→ **Supplied material**:

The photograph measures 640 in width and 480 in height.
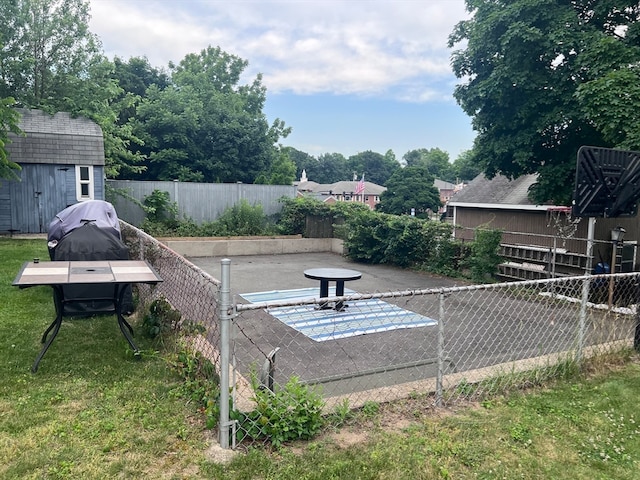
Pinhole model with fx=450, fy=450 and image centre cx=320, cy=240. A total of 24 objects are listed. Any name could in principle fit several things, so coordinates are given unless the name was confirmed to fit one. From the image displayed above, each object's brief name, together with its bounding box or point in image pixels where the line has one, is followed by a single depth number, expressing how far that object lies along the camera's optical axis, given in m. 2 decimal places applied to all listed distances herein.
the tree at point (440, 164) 80.75
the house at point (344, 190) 61.43
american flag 39.87
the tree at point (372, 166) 92.12
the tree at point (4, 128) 8.06
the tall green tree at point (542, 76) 7.75
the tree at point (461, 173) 61.19
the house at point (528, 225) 10.67
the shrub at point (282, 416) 2.68
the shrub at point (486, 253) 9.48
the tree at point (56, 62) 15.49
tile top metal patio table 3.38
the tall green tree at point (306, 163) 87.19
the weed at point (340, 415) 2.94
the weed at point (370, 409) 3.11
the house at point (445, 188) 65.75
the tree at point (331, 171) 91.38
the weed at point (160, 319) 4.17
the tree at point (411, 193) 37.06
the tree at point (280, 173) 21.88
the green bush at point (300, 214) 15.35
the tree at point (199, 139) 21.09
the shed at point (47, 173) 11.45
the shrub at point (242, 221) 15.02
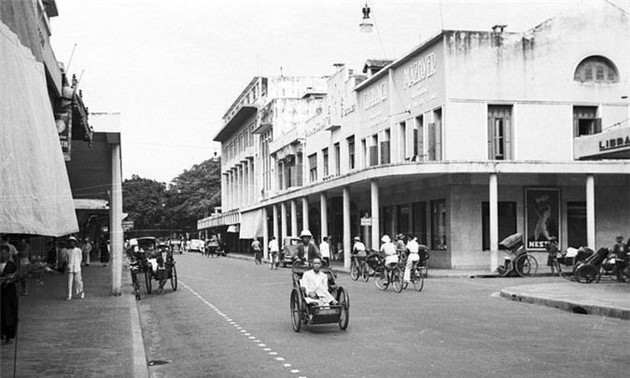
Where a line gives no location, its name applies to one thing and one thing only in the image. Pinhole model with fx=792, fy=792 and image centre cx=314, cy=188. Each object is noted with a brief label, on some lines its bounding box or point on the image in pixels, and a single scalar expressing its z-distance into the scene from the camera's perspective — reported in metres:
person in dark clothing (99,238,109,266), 46.69
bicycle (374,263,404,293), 22.42
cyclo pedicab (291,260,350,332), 13.23
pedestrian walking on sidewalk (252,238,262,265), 48.01
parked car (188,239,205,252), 79.69
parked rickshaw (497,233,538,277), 27.61
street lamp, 29.38
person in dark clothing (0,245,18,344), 11.41
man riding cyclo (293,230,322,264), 15.99
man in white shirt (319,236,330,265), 32.57
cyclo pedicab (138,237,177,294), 23.23
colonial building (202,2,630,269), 32.19
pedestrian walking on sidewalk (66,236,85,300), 20.19
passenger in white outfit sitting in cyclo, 13.53
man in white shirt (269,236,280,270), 40.91
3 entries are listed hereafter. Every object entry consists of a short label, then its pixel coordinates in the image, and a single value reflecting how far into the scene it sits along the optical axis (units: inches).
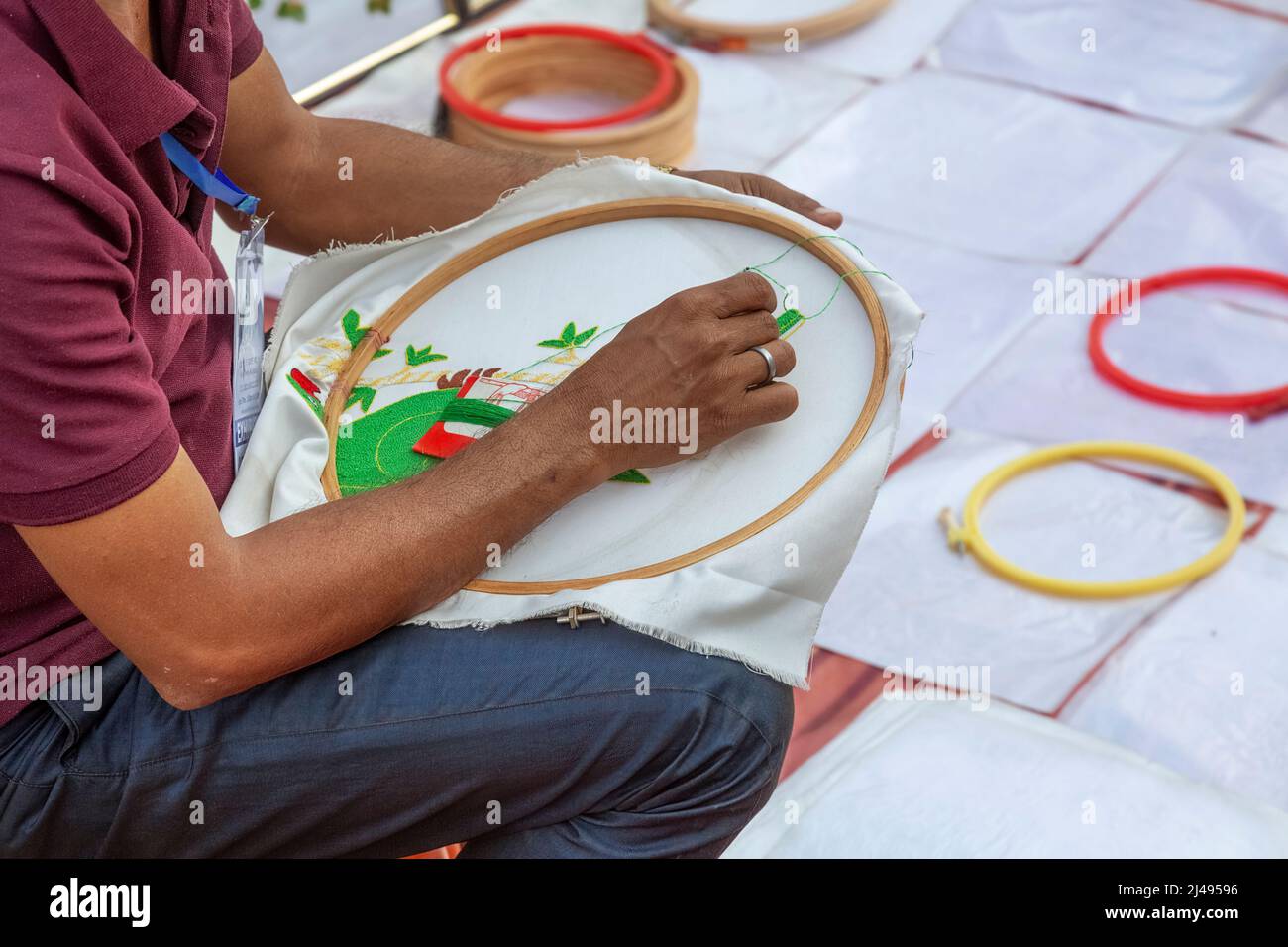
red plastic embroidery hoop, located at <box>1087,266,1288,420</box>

→ **Task objective**:
Beginning with the line that has "Where a line" and ending with the line that has "street lamp, 29.38", set down the lines above exactly and include no others.

→ **Exercise solution**:
Where a line gives no location, its name applies to one thing and one thing only in the image. Pinhole model with fx=792, fy=792 and image centre cx=314, cy=188. Each object is noted with a brief label, on some lines its bounding box or point on the image in pixels, and a single scalar expressing its z-distance into the scene from the camera's perspective — reported in metres:
person in dark clothing (99,238,109,266), 46.69
bicycle (374,263,404,293), 22.42
cyclo pedicab (291,260,350,332), 13.23
pedestrian walking on sidewalk (252,238,262,265), 48.01
parked car (188,239,205,252), 79.69
parked rickshaw (497,233,538,277), 27.61
street lamp, 29.38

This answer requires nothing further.